## Texte fourni

/---

Qui voulait avoir le livre d'images, qui l'avait, je ne m'en rappelle plus. Ce dont je me souviens, c'est que nous nous sommes tout à coup mis à nous battre, que j'ai frappé le prince héritier, et que lui, étant finalement victorieux, a arraché une poignée de mes cheveux roux dorés et qu'il les brandissait dans son petit poing.
La baronne Meilhaus ne parvenait pas à pas nous séparer, car nous nous battions comme deux chats sauvages. Soudain, la reine se tenait devant nous et s'écriait: «Enfants! Comment pouvez-vous agir ainsi? Etes-vous devenus fous?" La reine Marie était une femme très belle et charmante, et je l'adorais. Sa présence me fit aussitôt reprendre mes sens.
Les deux pécheurs éclatèrent en larmes; la grande dame nous parla avec gentillesse, et nous fit présenter mutuellement des excuses et redevenir amis - et ensuite ma gouvernante vint me chercher pour me ramener à la maison.

\---

## Données
/---

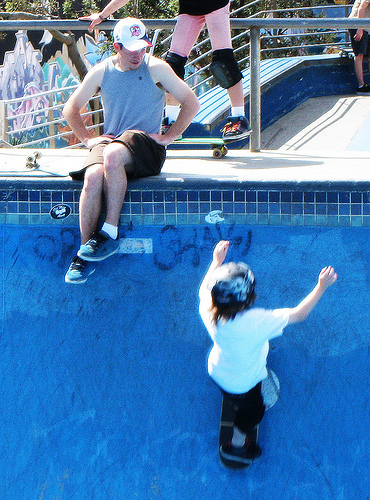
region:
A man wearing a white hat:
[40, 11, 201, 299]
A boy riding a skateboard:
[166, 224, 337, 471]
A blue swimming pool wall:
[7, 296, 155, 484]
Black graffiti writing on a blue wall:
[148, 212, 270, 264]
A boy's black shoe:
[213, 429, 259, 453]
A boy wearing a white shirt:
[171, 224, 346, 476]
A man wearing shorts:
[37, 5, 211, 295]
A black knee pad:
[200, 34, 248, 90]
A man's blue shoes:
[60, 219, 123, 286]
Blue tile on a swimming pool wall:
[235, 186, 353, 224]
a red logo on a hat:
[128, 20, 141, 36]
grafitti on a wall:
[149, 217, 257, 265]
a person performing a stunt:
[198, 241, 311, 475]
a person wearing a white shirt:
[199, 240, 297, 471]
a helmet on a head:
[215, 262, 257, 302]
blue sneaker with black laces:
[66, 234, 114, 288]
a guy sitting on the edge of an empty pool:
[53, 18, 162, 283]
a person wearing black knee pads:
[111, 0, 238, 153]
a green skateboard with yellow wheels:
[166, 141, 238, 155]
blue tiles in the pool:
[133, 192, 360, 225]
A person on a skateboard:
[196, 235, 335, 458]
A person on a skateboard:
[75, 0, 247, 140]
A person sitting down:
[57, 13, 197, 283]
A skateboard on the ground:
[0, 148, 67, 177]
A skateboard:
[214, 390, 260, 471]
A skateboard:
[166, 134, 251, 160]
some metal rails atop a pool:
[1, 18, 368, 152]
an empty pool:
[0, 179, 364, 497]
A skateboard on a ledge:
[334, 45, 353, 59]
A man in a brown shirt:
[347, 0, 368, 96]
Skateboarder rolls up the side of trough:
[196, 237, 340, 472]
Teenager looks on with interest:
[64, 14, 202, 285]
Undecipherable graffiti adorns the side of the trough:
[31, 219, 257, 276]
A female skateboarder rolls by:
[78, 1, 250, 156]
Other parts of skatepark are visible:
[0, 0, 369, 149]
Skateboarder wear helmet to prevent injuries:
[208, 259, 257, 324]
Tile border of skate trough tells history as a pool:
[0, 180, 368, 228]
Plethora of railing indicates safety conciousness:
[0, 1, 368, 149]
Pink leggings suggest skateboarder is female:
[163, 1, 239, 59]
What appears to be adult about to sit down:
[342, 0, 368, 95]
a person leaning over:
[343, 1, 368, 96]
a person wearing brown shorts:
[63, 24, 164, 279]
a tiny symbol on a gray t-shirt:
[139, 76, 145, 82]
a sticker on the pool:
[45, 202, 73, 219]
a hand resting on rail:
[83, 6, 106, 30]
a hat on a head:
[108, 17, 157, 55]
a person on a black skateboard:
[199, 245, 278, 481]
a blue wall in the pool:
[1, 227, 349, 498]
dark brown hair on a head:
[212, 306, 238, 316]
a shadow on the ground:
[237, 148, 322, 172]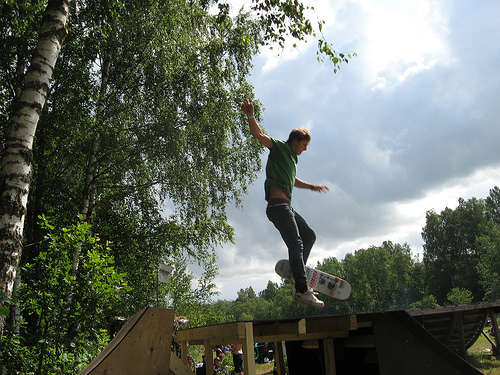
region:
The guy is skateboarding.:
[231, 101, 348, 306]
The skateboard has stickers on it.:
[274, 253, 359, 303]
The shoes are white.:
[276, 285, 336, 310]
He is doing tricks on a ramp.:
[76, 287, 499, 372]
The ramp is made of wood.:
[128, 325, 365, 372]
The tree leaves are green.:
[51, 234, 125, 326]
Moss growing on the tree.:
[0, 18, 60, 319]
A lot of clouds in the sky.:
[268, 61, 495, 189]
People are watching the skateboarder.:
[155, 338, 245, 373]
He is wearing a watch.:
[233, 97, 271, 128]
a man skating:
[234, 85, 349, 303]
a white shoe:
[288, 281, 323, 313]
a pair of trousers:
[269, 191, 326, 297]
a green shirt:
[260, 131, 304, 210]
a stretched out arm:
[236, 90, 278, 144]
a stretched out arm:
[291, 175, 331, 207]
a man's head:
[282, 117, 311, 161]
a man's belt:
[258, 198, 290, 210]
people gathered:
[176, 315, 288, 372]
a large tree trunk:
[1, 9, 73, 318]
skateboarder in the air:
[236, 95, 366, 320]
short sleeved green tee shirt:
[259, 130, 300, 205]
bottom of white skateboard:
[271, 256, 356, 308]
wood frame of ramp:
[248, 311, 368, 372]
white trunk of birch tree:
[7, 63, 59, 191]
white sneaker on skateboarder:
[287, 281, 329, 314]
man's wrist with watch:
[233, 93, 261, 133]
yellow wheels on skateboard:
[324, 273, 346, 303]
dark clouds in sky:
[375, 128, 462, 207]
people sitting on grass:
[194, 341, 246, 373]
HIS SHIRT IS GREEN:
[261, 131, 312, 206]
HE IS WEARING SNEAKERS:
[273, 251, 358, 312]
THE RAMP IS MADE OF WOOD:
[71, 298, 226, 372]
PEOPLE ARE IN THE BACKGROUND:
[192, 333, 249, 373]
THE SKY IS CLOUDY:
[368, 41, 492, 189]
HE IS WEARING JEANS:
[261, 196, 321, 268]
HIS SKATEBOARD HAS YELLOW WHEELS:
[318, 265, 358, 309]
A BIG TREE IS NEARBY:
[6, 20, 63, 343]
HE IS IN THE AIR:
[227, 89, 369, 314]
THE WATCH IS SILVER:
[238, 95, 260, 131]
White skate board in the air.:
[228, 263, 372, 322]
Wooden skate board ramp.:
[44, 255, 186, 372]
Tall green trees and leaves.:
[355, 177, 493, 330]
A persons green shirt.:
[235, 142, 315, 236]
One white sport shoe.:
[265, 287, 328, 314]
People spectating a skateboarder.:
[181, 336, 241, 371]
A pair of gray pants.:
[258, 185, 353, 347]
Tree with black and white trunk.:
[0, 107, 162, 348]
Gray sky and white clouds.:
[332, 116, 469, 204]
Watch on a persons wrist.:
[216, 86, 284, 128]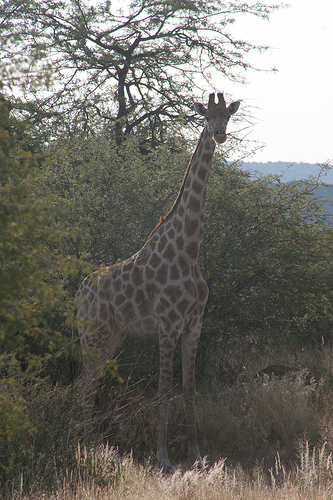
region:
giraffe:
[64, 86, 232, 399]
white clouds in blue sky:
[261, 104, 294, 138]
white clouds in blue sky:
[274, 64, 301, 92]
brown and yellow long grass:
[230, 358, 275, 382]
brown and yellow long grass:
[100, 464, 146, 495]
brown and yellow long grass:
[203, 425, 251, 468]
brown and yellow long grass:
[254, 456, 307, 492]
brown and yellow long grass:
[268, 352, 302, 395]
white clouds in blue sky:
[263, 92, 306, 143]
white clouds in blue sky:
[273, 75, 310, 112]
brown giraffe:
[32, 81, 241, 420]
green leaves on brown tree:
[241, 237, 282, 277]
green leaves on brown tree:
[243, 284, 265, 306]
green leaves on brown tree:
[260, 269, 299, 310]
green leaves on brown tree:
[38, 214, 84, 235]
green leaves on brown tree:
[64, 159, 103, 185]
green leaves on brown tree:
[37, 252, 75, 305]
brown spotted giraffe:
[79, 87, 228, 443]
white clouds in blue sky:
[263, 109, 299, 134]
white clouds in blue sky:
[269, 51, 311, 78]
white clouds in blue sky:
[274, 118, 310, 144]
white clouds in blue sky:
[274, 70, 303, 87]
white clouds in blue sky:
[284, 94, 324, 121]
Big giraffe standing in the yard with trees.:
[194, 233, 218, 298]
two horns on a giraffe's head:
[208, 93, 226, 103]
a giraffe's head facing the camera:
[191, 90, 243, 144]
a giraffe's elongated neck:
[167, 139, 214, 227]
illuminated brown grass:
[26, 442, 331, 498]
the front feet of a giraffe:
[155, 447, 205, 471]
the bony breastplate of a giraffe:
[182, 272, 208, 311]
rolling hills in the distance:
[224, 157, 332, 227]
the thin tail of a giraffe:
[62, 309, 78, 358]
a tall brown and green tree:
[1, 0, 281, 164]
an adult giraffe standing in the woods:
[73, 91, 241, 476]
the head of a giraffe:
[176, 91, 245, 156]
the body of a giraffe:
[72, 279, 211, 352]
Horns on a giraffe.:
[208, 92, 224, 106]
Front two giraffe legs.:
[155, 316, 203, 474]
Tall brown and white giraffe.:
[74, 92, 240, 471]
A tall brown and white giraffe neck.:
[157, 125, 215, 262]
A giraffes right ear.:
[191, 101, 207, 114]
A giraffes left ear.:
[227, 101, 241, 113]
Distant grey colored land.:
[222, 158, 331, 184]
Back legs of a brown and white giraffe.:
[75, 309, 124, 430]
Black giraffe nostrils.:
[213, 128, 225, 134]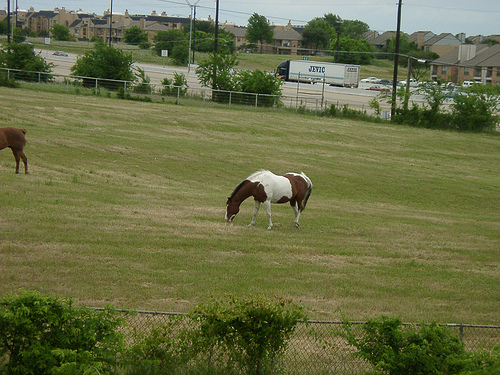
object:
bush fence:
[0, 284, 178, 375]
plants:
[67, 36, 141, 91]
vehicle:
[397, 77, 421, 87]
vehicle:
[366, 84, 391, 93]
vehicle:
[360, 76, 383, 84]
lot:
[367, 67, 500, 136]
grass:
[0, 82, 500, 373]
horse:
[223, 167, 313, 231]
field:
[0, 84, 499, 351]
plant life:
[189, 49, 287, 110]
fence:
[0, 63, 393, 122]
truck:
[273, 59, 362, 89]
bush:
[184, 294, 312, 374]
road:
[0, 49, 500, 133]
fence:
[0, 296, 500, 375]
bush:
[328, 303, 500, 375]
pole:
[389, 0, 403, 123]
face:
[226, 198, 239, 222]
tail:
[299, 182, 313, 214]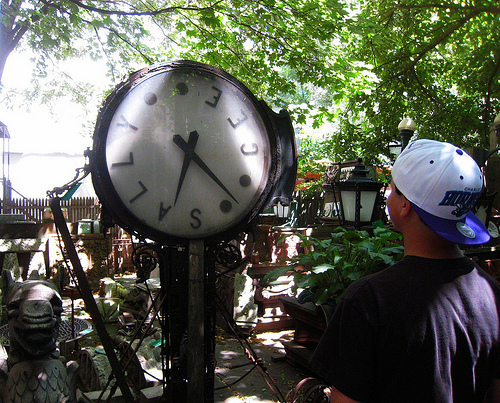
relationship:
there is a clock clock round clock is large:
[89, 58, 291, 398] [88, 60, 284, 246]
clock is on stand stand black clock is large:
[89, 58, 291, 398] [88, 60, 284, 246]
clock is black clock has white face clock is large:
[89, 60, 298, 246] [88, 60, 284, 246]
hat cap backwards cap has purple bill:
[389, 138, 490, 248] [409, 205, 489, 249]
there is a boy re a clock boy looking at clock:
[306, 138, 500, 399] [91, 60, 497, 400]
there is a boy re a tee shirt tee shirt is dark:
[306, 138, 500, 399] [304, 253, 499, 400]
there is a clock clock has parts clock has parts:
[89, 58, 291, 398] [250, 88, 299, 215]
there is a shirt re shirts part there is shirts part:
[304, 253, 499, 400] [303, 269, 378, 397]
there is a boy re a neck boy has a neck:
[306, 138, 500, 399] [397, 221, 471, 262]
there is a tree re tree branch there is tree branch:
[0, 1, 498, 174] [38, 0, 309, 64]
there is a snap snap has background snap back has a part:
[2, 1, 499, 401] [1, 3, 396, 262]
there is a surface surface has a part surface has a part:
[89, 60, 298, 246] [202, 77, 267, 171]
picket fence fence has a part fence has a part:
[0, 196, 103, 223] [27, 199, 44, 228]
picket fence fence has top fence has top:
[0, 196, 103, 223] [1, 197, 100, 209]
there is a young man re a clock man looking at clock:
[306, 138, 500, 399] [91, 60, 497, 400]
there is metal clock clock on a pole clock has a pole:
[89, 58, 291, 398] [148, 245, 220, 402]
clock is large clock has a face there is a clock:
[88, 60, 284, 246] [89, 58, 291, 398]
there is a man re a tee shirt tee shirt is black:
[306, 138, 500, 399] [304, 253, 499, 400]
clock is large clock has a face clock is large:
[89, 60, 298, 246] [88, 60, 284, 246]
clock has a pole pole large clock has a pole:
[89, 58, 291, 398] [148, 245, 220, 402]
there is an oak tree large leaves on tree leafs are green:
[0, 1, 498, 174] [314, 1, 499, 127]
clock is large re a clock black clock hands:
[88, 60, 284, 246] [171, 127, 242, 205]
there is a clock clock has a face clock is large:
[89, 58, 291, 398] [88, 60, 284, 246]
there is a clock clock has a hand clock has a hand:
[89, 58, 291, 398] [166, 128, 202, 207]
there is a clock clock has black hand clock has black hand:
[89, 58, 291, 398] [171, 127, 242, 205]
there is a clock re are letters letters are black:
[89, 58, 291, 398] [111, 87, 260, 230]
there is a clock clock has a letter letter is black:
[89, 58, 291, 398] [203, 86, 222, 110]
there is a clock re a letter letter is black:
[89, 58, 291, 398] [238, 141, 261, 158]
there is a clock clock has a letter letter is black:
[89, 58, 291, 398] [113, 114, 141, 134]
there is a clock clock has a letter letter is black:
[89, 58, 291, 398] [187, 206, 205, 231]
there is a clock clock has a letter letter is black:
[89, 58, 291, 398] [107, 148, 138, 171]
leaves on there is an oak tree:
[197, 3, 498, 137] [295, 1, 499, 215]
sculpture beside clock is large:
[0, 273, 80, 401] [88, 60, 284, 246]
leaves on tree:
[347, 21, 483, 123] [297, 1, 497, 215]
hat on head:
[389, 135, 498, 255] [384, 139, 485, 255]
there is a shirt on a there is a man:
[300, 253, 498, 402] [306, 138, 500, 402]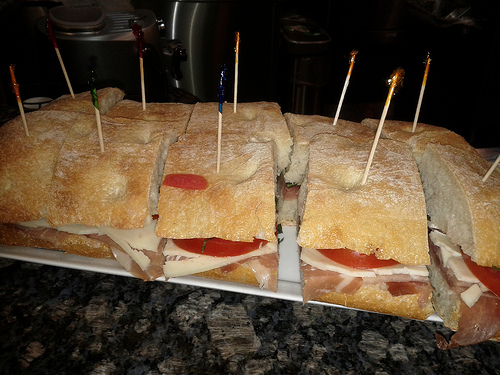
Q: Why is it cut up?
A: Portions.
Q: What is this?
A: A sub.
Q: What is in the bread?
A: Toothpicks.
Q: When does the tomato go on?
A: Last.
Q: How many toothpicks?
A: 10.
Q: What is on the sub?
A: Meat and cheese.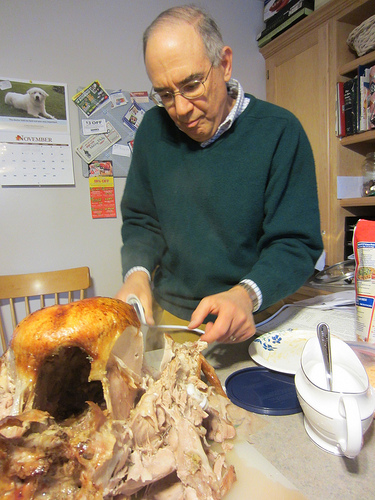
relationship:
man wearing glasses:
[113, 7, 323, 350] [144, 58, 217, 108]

\---

## Consigne A
Résumez sous forme de liste le paragraphe du texte fourni qui commence par « Qui voulait avoir le livre d'images » en gardant ses faits principaux.
## Consigne B
Renvoyez sans aucune modification le passage du texte fourni qui commence par « Qui voulait avoir » et se termine par « son petit poing. ».
## Consigne C
Reprenez le texte fourni après sa dernière phrase et écrivez la suite du récit.
Les lignes de données ne servent à rien ici.

## Réponse A
- Je ne me rappelle plus qui voulait le livre d'images ni qui l'avait.
- Nous nous sommes brusquement mis à nous battre, et j'ai frappé le prince héritier.
- Le prince a fini par l'emporter : il m'a arraché une poignée de cheveux roux dorés et les brandissait dans son petit poing.

## Réponse B
Qui voulait avoir le livre d'images, qui l'avait, je ne m'en rappelle plus. Ce dont je me souviens, c'est que nous nous sommes tout à coup mis à nous battre, que j'ai frappé le prince héritier, et que lui, étant finalement victorieux, a arraché une poignée de mes cheveux roux dorés et qu'il les brandissait dans son petit poing.

## Réponse C
Lorsque mon père entendit parler de la dispute - en dépit du pardon des parents royaux, qui considéraient la querelle comme une bêtise enfantine - les rapports intimes entre son Altesse princière et ma "sauvagerie " furent interrompus. Après que mon père m'ait parlé très sérieusement de ce qui s'était passé, il ajouta: «On ne peut pas maltraiter ainsi son futur roi. Tu n'es pas digne de cette intimité privilégiée."
Ah! Cela m'a coûté beaucoup de larmes, car j'aimais le prince royal par-dessus de tout, et maintenant voila que je ne pouvais plus le visiter qu'à l'occasion de son anniversaire ou de la fête de son saint patron. A ces occasions, comme il lui était interdit de manger des sucreries, je lui apportais la seule chose permise: une bonbonnière avec des crottes en chocolat, qu'il partageait entre le prince Otto et moi-même. En grandissant, nous nous éloignâmes de plus en plus, bien que jusqu'à ce jour mon cœur ait toujours gardé une profonde affection et une grande admiration pour ce roi malheureux. Il m'a sans doute oubliée! Beaucoup plus tard, quand je devins veuve, il me fit envoyer par son maréchal, Von der Tann, des bonbons de sa table avec les mots: «Salut à mon petit camarade de jeu sauvage». Cela mit fin au rêve de mon enfance au sein du palais royal.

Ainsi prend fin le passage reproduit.